Birth of the Ferrari F70: a study in carbon (w/VIDEOS)

Ferrari used the Paris Motor Show to reveal ‘part’ of its forthcoming F70 super sports car, successor to the Enzo and the only model in Ferrari’s range which will be ‘built without compromise’, just like McLaren’s recently launched P1 Concept.

Those of us who’ve already seen an F70 prototype out and about on the roads around Maranello, will be disappointed to find Ferrari chose to share just its carbon fibre chassis, but there’s still much to relish from an engineering sculpture worthy of the great Michelangelo.

The carbon fibre monocoque has been designed with the help of Rory Byrne, Ferrari’s F1 chief designer who was behind 11 of the team’s Championship titles. It’s the most complex (and time consuming) chassis ever developed for a Ferrari road car and drew upon the company’s vast experience of working with composites for single-seaters.

The new F70, which will be Ferrari’s first ever hybrid model, will be produced in a special limited edition series just like its predecessor, however the overall chassis is 20 per cent lighter than the Ferrari Enzo, despite the extra weight required by housing the hybrid components and to meet regulatory obligations. Torsional rigidity is increased by 27 per cent and beam stiffness is also up by 22 per cent.

The materials, design methodologies, construction processes, staff and instruments used are all shared with the Scuderia Ferrari team, while the chassis uses four different types of carbon-fibre and is hand-laminated then cured in autoclaves following engineering processes which optimise the design by integrating the different components.

Ferrari didn’t use the industrial carbon-fibre manufacturing techniques, such as RTM (Resin Transfer Moulding), normally adopted in the automotive sector, but instead created the main structure from T800 carbon with local, strategic applications of T800UD, a unidirectional carbon-fibre tape, for reinforcement.

To ensure weight was kept to an absolute minimum, the structural underbody and cross-member are made from another type of particularly high tensile strength carbon-fibre, known as M46J.

In certain critical areas, such as the doors, very tough T1000 was adopted, which is particularly efficient in terms of impact absorption – another lesson adapted from single-seaters, this time from the safety-cell construction of nose-cones. Carbon-fibre is combined with Kevlar for the undertray to prevent damage from debris thrown up from the road.

The F70’s hybrid drivetrain was shown at this year’s Beijing Auto Show, which features an updated version of Ferrari’s HY-KERS system previewed in that tastefully-coloured lime-green 599 GTB that toured the motor shows during 2010.

The powertrain consists of two electric motors, one mounted to the gearbox and sending drive to the rear wheels and the other used to power auxiliary systems such as the power steering, brake servo, air conditioning and onboard systems. These electric motors are combined with a new-generation V12 engine producing upwards of 800bhp. Ferrari have stated their aim of delivering 1.34bhp for every 1kg of weight added by the hybrid system, so the powerplant’s combined power output may be even higher .

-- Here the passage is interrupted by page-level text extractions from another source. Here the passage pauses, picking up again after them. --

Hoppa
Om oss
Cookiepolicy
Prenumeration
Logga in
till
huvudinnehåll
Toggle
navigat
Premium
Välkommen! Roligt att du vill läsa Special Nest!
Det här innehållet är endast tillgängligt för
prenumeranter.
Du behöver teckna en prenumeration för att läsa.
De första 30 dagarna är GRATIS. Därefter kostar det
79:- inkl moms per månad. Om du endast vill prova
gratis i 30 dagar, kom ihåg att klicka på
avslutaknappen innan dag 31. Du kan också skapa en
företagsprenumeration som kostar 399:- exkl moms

With rumours of a 1100kg kerb weight, the F70 will be the fastest Ferrari road car ever made, but will also be the most efficient, with the HY-KERS system enabling around 40 percent less emissions than an equivalent internal combustion engine.

The F70 is due to be shown to potential customers by the end of the year, before being officially launched at the Geneva Motor Show in spring 2013.